■ Try it ■
Every line of the data should be written out exactly, with the pictures left out.

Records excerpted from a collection
· · ·
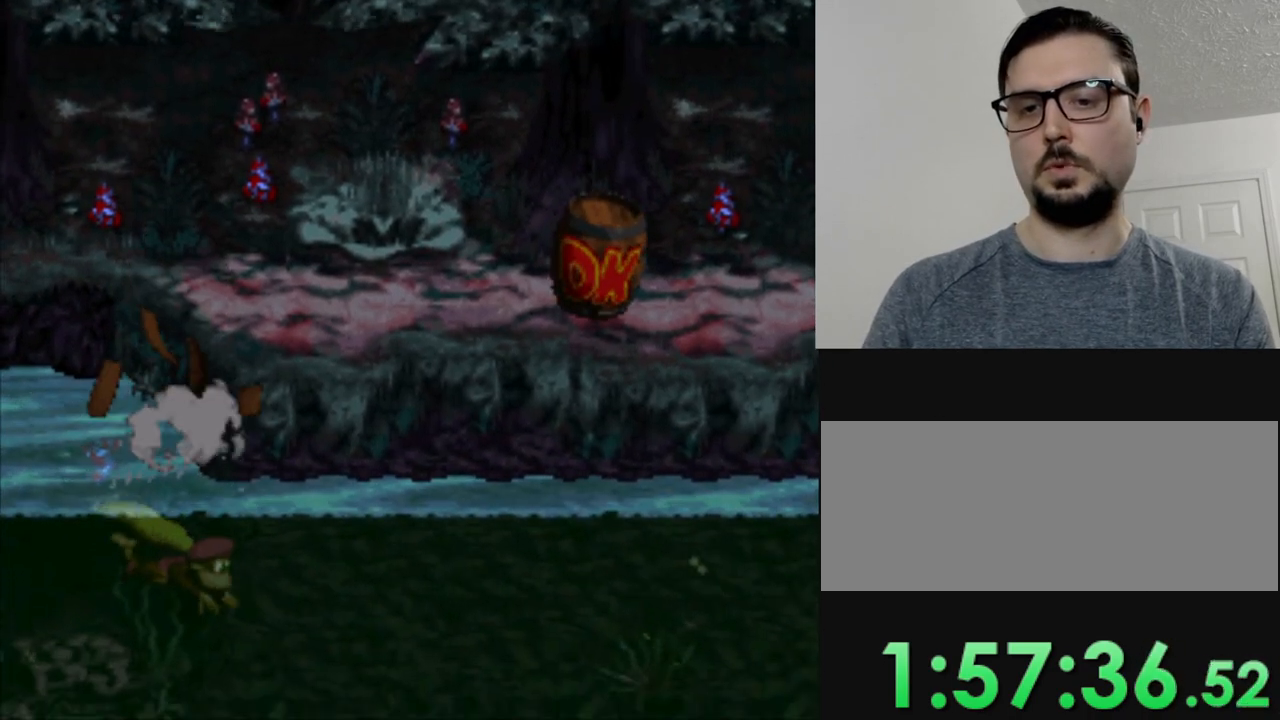
{"buttons": ["Y", "DPAD_RIGHT"], "events": [[183, "B", "up"], [267, "B", "down"], [500, "B", "up"]]}
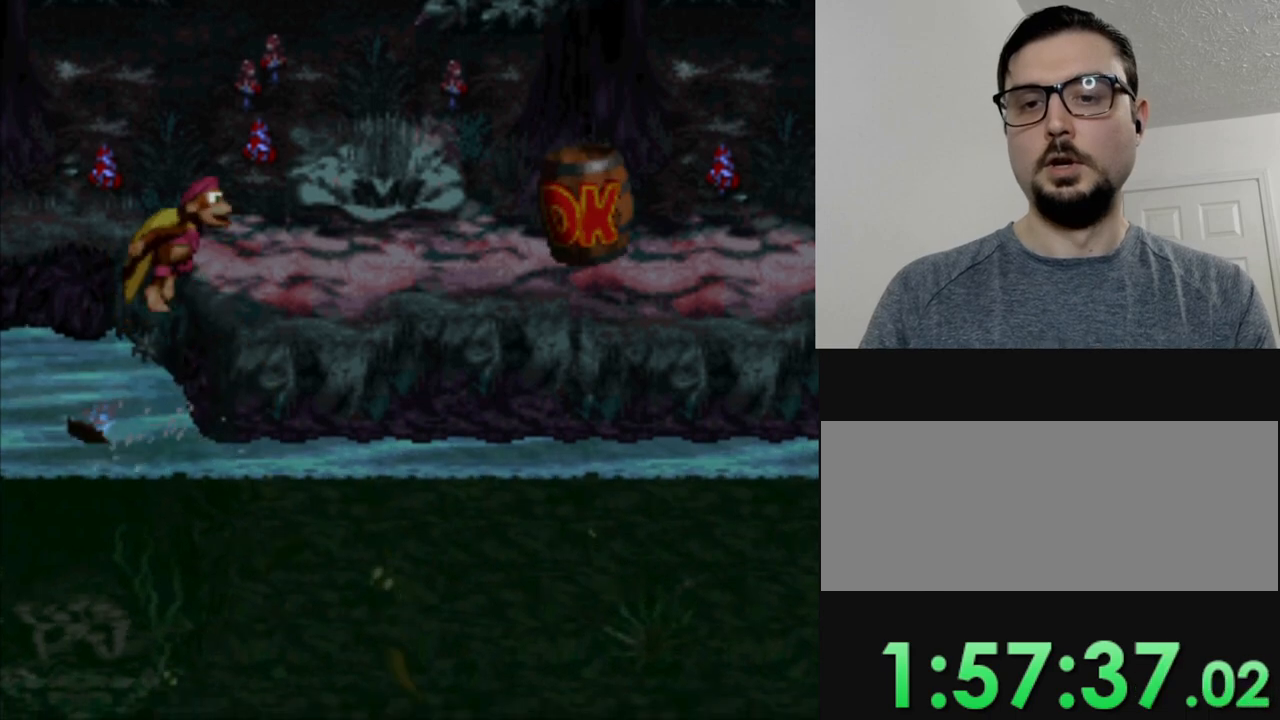
{"buttons": ["Y"], "events": [[201, "DPAD_RIGHT", "up"]]}
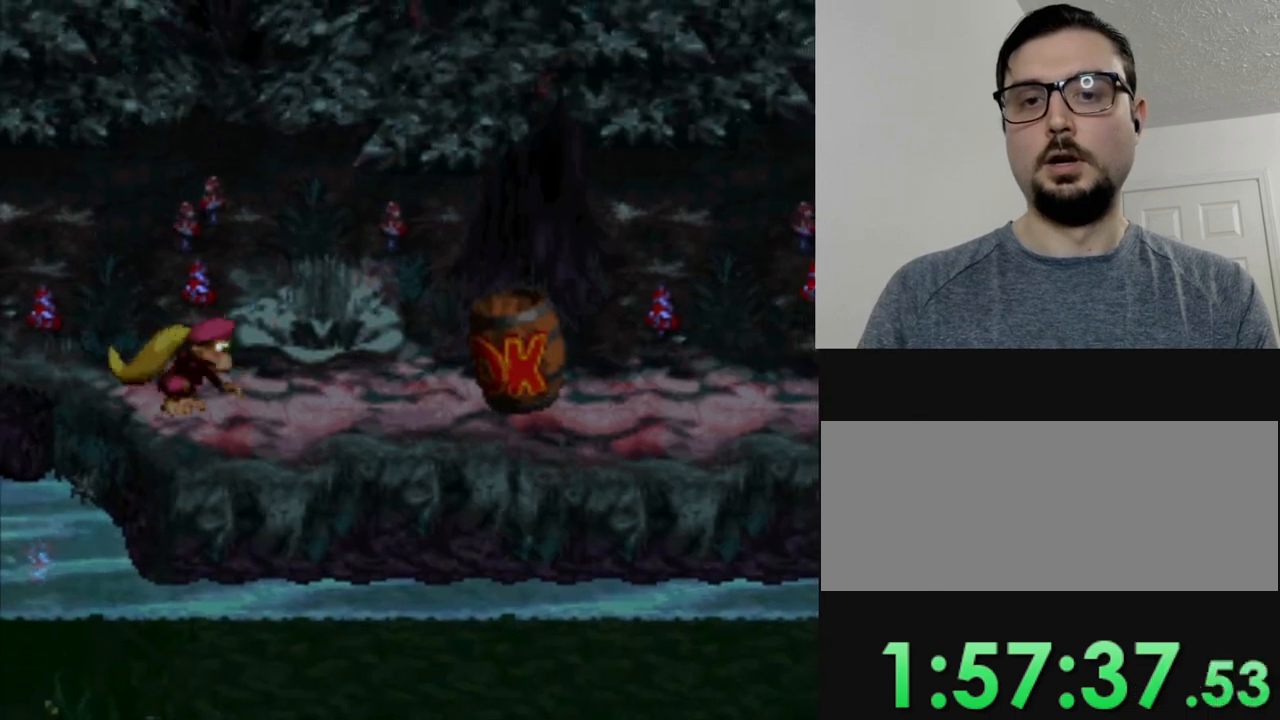
{"buttons": ["Y", "DPAD_RIGHT"], "events": [[133, "DPAD_RIGHT", "down"]]}
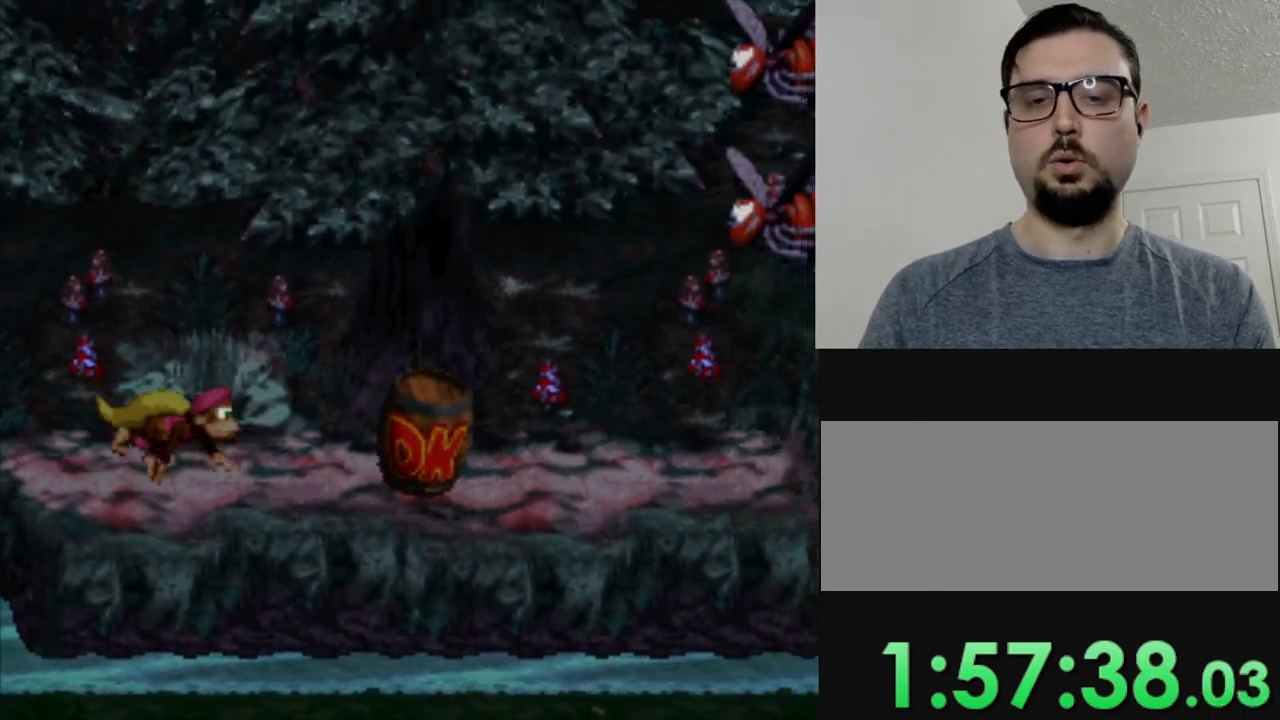
{"buttons": ["Y", "DPAD_RIGHT"], "events": []}
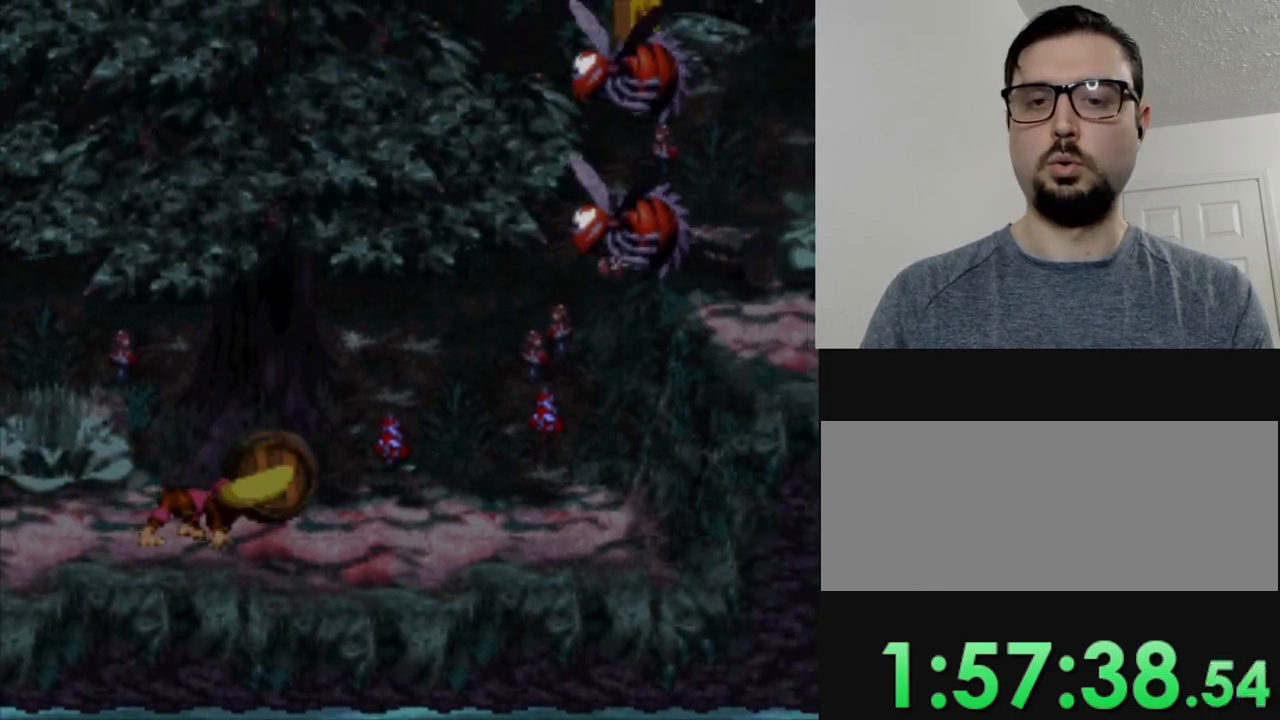
{"buttons": ["Y", "DPAD_LEFT"], "events": [[67, "DPAD_RIGHT", "up"], [100, "DPAD_LEFT", "down"]]}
· · ·
■ Solution to this task ■
{"buttons": ["Y", "DPAD_RIGHT"], "events": [[183, "B", "up"], [267, "B", "down"], [500, "B", "up"]]}
{"buttons": ["Y"], "events": [[201, "DPAD_RIGHT", "up"]]}
{"buttons": ["Y", "DPAD_RIGHT"], "events": [[133, "DPAD_RIGHT", "down"]]}
{"buttons": ["Y", "DPAD_RIGHT"], "events": []}
{"buttons": ["Y", "DPAD_LEFT"], "events": [[67, "DPAD_RIGHT", "up"], [100, "DPAD_LEFT", "down"]]}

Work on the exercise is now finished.